[[ PROVIDED RECORDS open ]]

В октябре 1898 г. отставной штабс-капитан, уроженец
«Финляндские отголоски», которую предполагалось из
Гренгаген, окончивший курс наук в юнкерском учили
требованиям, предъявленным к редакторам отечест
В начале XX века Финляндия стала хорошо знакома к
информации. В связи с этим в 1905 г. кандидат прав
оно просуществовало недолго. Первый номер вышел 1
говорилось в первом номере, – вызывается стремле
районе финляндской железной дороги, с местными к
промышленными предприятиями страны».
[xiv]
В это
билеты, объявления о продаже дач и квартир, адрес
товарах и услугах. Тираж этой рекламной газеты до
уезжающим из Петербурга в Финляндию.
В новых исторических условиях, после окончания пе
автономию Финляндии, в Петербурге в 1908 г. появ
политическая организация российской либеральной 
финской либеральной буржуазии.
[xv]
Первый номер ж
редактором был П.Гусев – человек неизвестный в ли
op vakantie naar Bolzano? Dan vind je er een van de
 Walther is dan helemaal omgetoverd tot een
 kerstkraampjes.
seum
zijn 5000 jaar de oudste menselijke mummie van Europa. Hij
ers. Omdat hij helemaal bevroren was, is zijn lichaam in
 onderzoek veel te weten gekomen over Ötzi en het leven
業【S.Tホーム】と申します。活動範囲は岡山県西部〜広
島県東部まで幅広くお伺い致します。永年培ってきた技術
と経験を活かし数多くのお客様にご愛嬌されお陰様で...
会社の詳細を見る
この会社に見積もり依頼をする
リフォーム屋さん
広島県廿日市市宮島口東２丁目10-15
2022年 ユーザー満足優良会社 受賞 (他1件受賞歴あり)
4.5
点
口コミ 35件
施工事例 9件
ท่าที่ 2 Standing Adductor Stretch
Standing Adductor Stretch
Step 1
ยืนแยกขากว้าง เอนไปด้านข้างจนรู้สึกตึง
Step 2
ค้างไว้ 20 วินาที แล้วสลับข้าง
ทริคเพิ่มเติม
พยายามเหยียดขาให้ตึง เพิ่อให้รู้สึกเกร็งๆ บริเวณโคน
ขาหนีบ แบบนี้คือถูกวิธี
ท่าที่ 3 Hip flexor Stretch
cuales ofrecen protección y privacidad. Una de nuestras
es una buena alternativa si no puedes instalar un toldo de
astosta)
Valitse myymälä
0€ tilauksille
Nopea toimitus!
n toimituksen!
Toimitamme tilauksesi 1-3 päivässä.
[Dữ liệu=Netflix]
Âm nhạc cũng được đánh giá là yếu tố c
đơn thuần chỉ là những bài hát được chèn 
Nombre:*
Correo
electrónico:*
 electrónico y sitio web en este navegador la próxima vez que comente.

[[ PROVIDED RECORDS closed ]]

DIRECTIVE:
Give back every line of the listing where the word "helemaal" shows up.

OUTPUT OF THE TASK:
 Walther is dan helemaal omgetoverd tot een
ers. Omdat hij helemaal bevroren was, is zijn lichaam in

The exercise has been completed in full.